К чему мраморные лестницы и зеркальные витрины, когда в них не найдешь и тени сказочной романтики, отголосков упрямой и прескверной борьбы за жизнь?…
Вертится суматошная горластая базарная карусель вокруг приземистого собора; шуршат шелка и батисты, постукивают под твердыми пальцами покупателей котелки и канотье, щекотно шелестят керенки и романовки, и тонкокостная рука человека с усами, трепещущими, как сяжки большого мохнатого жука, вертит ручку комнатного органа.
Евгений Павлович, вдавленный в толпу, протискался к пикам соборной ограды и отдышался.
Теперь нужно принять достойный вид равнодушного человека, не замечать никого из знакомых, — таков кодекс чести базара, ибо тяжело смотреть в глаза друг другу, потому что в глазах знакомого, как отражение убийцы на сетчатке убитого, всегда можно увидеть ненужное воспоминание.
Нужно прижать руку локтем к боку, выставить на отлет повернутую вверх подушечкой ладонь, положив на нее бархатную коробочку с запонками, и, приняв вид незаинтересованного человека, ожидать последствий.
Ожидать пришлось недолго.
Рыжий в романовском полушубке на мерлушках (хотя, несмотря на ветер, день был теплый и погожий) выбросился из проползающего мимо теста толпы и стал перед Евгением Павловичем.
Со лба его из-под папахи темными ручейками сбегал пот на худой, искривленный к левой щеке нос.
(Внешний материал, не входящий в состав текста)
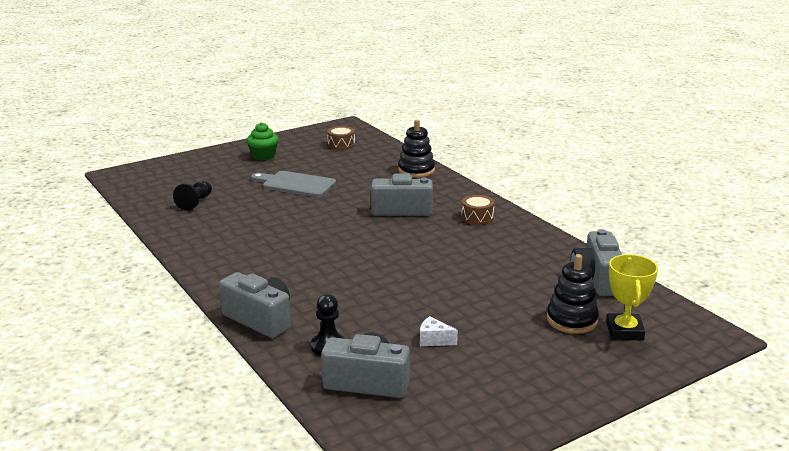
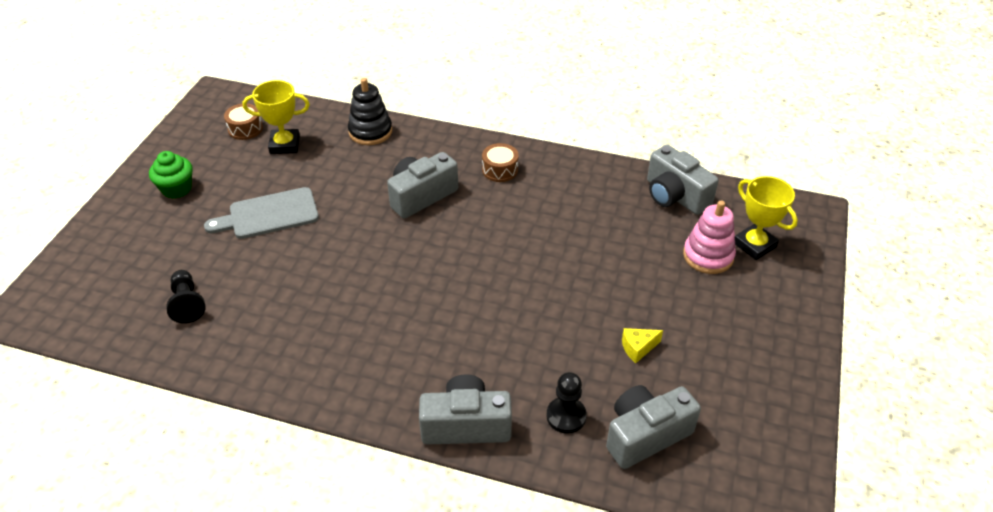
camera: 40 degrees left, 20 degrees up
(353, 159) = (285, 145): none -> yellow trophy
(434, 340) = (638, 348): white cheese -> yellow cheese
(572, 320) = (708, 256): black stacking toy -> pink stacking toy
С минуту рыжий смотрел на запонки, потом прошелся прозрачно-желтыми зрачками по генеральской шинели, острой бородке и фуражке Евгения Павловича.
Обтерев тылом кисти пот со лба, сказал:
— Тьфу ты, мать родная! Прямо сдохнуть возможно от этой меховины. Просто будто тебя в паровой котел заперли и до атмосфер доводят!…
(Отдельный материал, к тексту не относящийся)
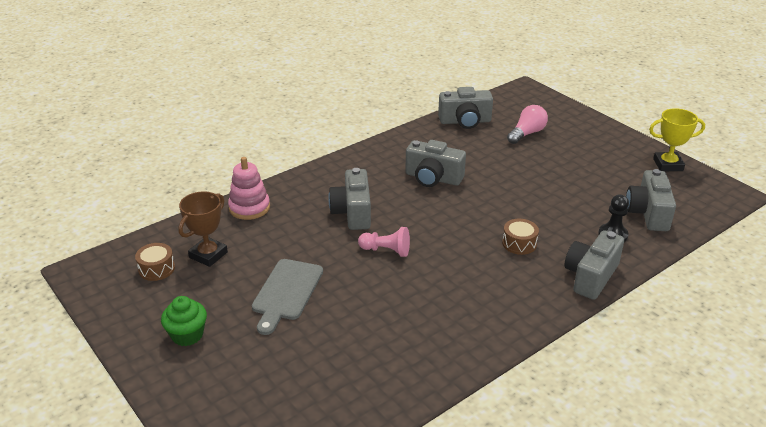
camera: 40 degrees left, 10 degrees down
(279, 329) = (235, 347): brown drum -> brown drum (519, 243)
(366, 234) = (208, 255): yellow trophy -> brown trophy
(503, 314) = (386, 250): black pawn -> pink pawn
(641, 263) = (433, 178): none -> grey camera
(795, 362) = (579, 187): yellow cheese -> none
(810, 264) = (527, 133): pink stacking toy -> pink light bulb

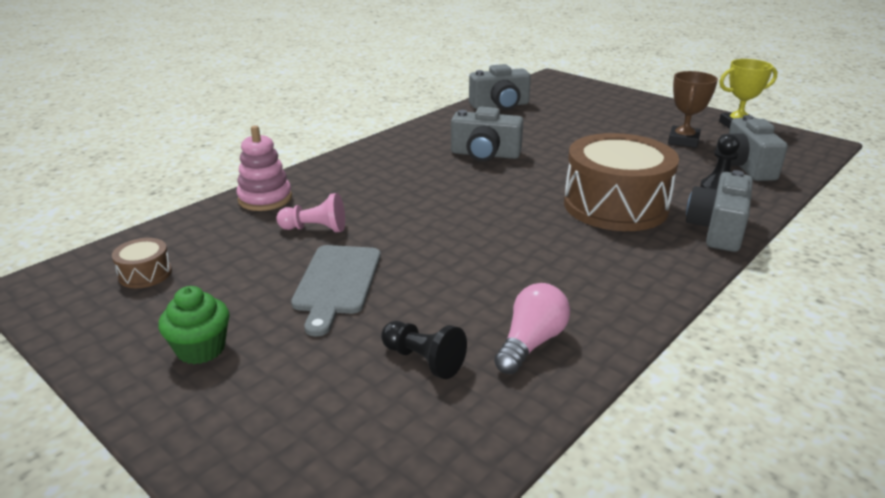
camera: 10 degrees left, 5 degrees down
(208, 255) = (218, 252): brown trophy -> brown trophy (683, 141)
(330, 362) = (423, 360): none -> black pawn
(353, 212) = (400, 193): grey camera -> none
(386, 250) = (456, 226): pink pawn -> pink pawn (315, 229)
(519, 243) = (615, 205): brown drum -> brown drum, size x2.42
(527, 133) = (573, 111): pink light bulb -> pink light bulb (531, 343)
— А зачем же вы в полушубке ходите? — осведомился Евгений Павлович.
Рыжий хлопнул себя по ляжкам.
— Чудак человек, мать родная! А куда ж мне девать его, посуди, коли только купил? На руках таскать и того тяжче. Вот и мучаюсь, — и, переходя прямо к делу, ткнул пальцем в запонки: — Продаешь, что ли, товарищ превосходительство?
Бородка Евгения Павловича кивнула сверху вниз. Покупатель взял коробочку, повертел. Бледное солнце вспыхнуло нежным отблеском на золотых ободках запонок. Рыжий склонил кривой нос к самой коробочке.